* MATERIAL FOR THE TASK:
^^^^^^^^^^^^^^^^

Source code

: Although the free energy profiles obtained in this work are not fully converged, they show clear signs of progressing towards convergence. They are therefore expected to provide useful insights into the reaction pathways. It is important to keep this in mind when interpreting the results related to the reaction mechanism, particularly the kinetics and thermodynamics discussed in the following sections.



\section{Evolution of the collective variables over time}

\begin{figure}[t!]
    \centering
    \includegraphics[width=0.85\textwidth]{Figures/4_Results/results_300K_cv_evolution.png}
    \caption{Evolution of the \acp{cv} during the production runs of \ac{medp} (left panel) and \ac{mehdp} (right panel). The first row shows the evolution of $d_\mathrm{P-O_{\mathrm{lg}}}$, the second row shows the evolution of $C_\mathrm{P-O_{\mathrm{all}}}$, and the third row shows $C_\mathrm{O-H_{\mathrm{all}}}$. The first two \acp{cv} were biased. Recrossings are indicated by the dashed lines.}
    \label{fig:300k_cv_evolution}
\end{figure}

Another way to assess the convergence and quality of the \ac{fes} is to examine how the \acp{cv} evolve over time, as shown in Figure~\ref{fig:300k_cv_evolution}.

^^^^^^^^^^^^^^^^

Repeat the line that contains "of the collective", then every line after it until the records end, with nothing added.

\section{Evolution of the collective variables over time}

\begin{figure}[t!]
    \centering
    \includegraphics[width=0.85\textwidth]{Figures/4_Results/results_300K_cv_evolution.png}
    \caption{Evolution of the \acp{cv} during the production runs of \ac{medp} (left panel) and \ac{mehdp} (right panel). The first row shows the evolution of $d_\mathrm{P-O_{\mathrm{lg}}}$, the second row shows the evolution of $C_\mathrm{P-O_{\mathrm{all}}}$, and the third row shows $C_\mathrm{O-H_{\mathrm{all}}}$. The first two \acp{cv} were biased. Recrossings are indicated by the dashed lines.}
    \label{fig:300k_cv_evolution}
\end{figure}

Another way to assess the convergence and quality of the \ac{fes} is to examine how the \acp{cv} evolve over time, as shown in Figure~\ref{fig:300k_cv_evolution}.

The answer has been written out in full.